机器学习预测房价 (2)

参考这里

No module named ‘sklearn.cross_validation’

修改为
from sklearn.model_selection import KFold

ModuleNotFoundError: No module named ‘sklearn.grid_search’

from sklearn.model_selection import GridSearchCV

import numpy as np
import pandas as pd
import datetime
# from sklearn.cross_validation import KFold
from sklearn.model_selection import KFold
from sklearn.model_selection import train_test_split
import time
from sklearn import preprocessing
from xgboost import XGBRegressor
from sklearn.ensemble import RandomForestRegressor, ExtraTreesRegressor, GradientBoostingRegressor
# from sklearn.grid_search import GridSearchCV
from sklearn.model_selection  import GridSearchCV
from sklearn.model_selection import ShuffleSplit
from sklearn.metrics import make_scorer, mean_squared_error
from sklearn.linear_model import Ridge, LassoCV, LassoLarsCV, ElasticNet
from sklearn.kernel_ridge import KernelRidge
from sklearn.neighbors import KNeighborsRegressor
from sklearn.svm import SVR
from scipy.stats import skew


def create_submission(prediction, score):
    now = datetime.datetime.now()

******************************

» 任务
• A. 请根据这篇房价预测文章回答下列问题：
(i) 出现“No module named ‘sklearn.cross_validation’”报错后，KFold 改为从哪个模块导入？
(ii) 代码中被注释掉的 GridSearchCV 导入语句原本是从哪个模块导入的？
(iii) 代码中定义的函数叫什么名字？
• B. 请列出这篇房价预测文章的代码中从 sklearn.linear_model 导入的全部类。

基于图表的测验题
******************************

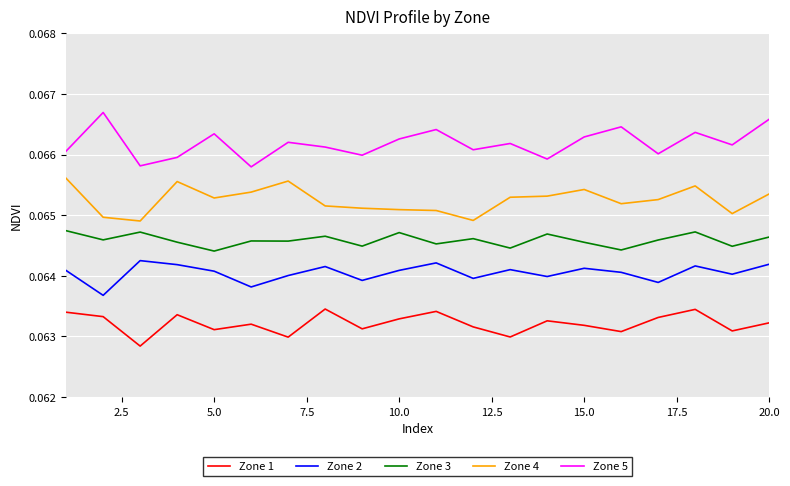

Which series has the largest total across all categories?

Zone 5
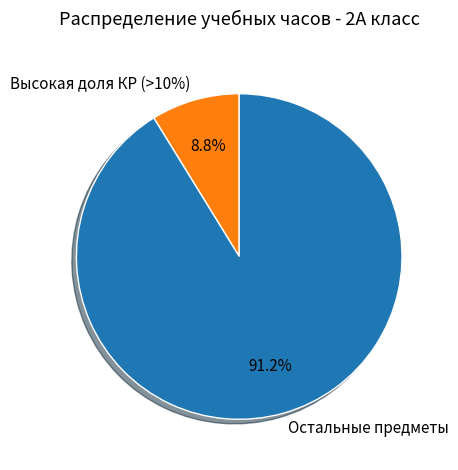

Is Иностранный язык the majority of the pie?

No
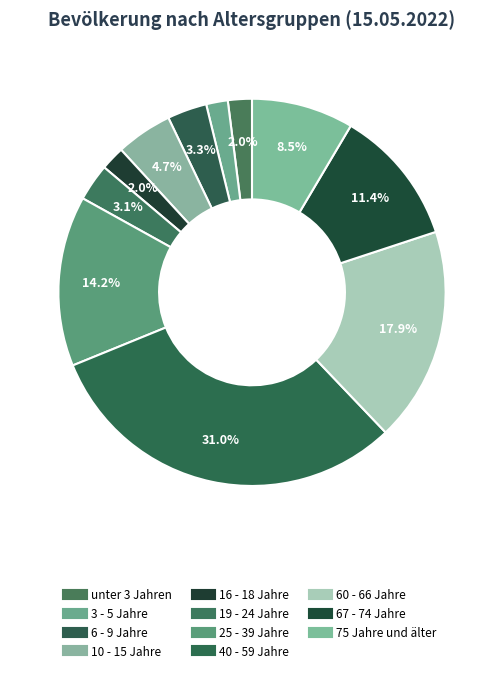

Approximately how many times larger is the value at 10 - 15 Jahre compared to 67 - 74 Jahre?

0.4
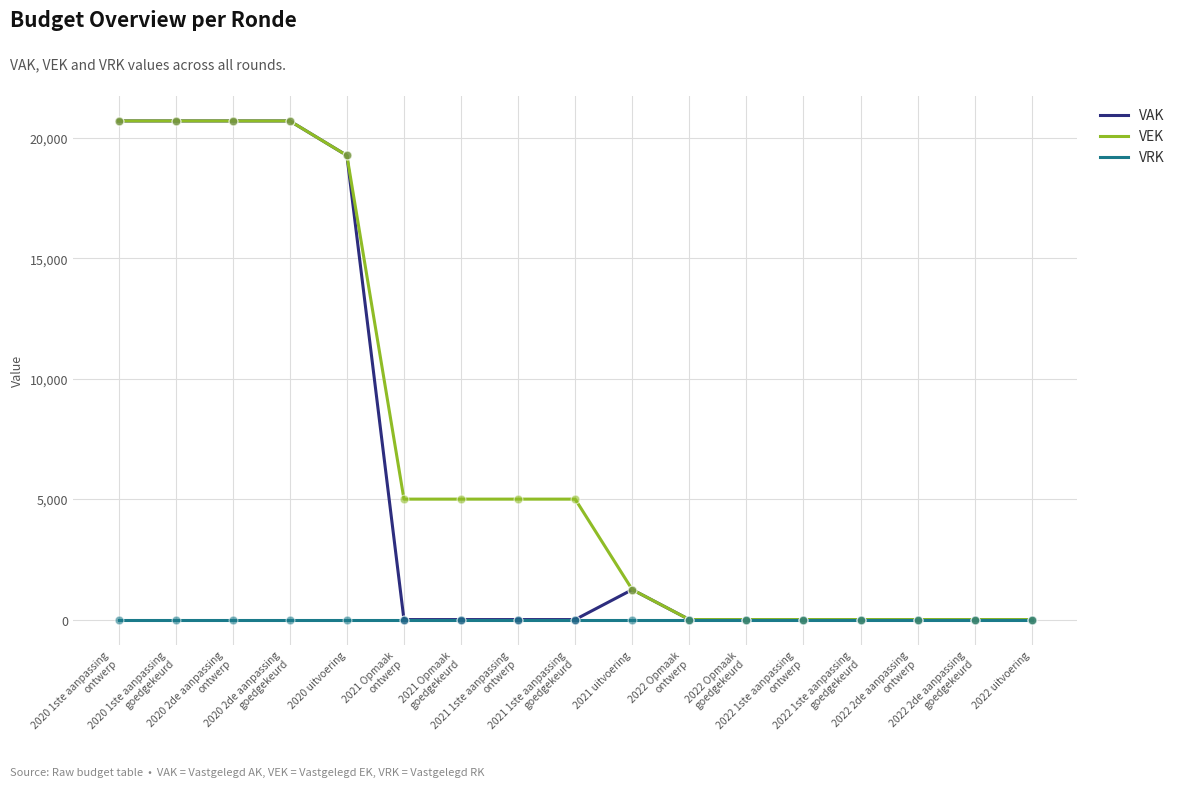

What are all the series names shown in the legend?

VAK, VEK, VRK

******************************

» 参考答案
• A.
(i) sklearn.model_selection
(ii) sklearn.grid_search
(iii) create_submission

• B. Ridge、LassoCV、LassoLarsCV、ElasticNet